READING PASSAGE
╭──

Third, Petitioner has not exhausted his administrative remedies. Under the Prison Litigation Reform Act, “[n]o action shall be brought with respect to prison conditions under section 1983 of this title, or any other Federal law, by a prisoner confined in any jail, prison, or other correctional facility until such administrative remedies as are available are exhausted.” 42 U.S.C. § 1997e(a). Here, Petitioner has not attempted to show either the unavailability of administrative remedies or that he exhausted available remedies prior to filing the instant motion.

Respondent also points out that Petitioner cannot meet his burden of proof with an unverified complaint. See Surrell v. CDCR Sec'y of Ops., No. 2:20-cv-00368-TLN-CKD P, 2021 WL 288273, at *2 (E.D. Cal. Jan. 28, 2021), report and recommendation adopted sub nom. Surrell v. Burton, No. 2:20-cv-00368-TLN-CKD, 2021 WL 1985022 (E.D. Cal. May 18, 2021).

╰──

REQUIRED ACTION 1
According to the court excerpt, what must happen before a prisoner may bring an action about prison conditions under the Prison Litigation Reform Act?

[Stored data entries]
╭──

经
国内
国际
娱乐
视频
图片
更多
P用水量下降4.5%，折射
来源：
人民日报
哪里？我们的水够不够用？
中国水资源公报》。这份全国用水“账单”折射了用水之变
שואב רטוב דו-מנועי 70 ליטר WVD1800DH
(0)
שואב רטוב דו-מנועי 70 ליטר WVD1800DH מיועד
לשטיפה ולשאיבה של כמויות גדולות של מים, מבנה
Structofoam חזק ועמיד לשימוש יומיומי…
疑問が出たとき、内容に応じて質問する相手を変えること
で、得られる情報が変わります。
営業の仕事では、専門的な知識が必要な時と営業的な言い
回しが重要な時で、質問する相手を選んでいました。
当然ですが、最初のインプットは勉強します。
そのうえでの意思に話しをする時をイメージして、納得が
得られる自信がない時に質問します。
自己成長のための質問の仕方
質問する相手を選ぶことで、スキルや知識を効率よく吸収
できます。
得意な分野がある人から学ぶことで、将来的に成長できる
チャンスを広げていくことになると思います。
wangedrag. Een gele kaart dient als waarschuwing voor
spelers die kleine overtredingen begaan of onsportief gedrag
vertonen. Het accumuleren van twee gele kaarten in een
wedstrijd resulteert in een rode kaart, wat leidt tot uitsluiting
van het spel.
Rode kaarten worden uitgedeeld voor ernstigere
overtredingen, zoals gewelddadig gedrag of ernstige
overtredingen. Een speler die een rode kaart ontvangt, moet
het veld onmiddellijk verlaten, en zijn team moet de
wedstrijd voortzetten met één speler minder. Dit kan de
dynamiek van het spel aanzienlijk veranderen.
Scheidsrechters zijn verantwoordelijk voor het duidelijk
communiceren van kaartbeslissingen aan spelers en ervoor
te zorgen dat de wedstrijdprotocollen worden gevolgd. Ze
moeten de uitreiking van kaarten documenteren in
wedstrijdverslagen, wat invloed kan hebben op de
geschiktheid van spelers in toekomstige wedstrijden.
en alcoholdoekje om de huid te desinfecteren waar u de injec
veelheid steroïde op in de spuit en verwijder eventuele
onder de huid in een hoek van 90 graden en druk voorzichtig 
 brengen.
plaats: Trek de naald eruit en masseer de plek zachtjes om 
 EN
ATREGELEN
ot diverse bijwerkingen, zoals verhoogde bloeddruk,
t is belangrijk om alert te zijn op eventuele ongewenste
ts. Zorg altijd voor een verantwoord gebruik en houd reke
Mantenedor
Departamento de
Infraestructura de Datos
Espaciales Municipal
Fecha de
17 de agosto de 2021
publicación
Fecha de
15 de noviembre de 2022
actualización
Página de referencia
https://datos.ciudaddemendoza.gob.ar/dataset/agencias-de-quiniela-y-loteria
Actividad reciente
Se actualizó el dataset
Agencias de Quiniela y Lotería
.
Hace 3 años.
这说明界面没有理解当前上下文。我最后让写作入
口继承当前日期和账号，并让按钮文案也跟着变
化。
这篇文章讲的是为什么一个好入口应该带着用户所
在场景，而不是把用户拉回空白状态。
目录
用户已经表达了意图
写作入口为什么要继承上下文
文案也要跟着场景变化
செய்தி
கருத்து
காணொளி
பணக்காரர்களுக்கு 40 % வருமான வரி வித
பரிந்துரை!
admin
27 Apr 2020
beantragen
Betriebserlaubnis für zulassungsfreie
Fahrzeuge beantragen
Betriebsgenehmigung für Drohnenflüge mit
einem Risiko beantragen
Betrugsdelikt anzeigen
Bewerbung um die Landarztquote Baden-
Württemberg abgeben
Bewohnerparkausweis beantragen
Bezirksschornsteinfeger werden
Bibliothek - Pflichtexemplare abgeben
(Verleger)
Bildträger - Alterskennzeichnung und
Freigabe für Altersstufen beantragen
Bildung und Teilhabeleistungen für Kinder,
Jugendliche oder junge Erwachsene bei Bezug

╰──

REQUIRED ACTION 2
Rewrite the records from their first line up to and including the line with "vertonen. Het accumuleren", substituting "WVD1800" for "WVD1800DH" and leaving everything else unchanged.

ANSWER 1
The administrative remedies that are available must be exhausted.

ANSWER 2
经
国内
国际
娱乐
视频
图片
更多
P用水量下降4.5%，折射
来源：
人民日报
哪里？我们的水够不够用？
中国水资源公报》。这份全国用水“账单”折射了用水之变
שואב רטוב דו-מנועי 70 ליטר WVD1800
(0)
שואב רטוב דו-מנועי 70 ליטר WVD1800 מיועד
לשטיפה ולשאיבה של כמויות גדולות של מים, מבנה
Structofoam חזק ועמיד לשימוש יומיומי…
疑問が出たとき、内容に応じて質問する相手を変えること
で、得られる情報が変わります。
営業の仕事では、専門的な知識が必要な時と営業的な言い
回しが重要な時で、質問する相手を選んでいました。
当然ですが、最初のインプットは勉強します。
そのうえでの意思に話しをする時をイメージして、納得が
得られる自信がない時に質問します。
自己成長のための質問の仕方
質問する相手を選ぶことで、スキルや知識を効率よく吸収
できます。
得意な分野がある人から学ぶことで、将来的に成長できる
チャンスを広げていくことになると思います。
wangedrag. Een gele kaart dient als waarschuwing voor
spelers die kleine overtredingen begaan of onsportief gedrag
vertonen. Het accumuleren van twee gele kaarten in een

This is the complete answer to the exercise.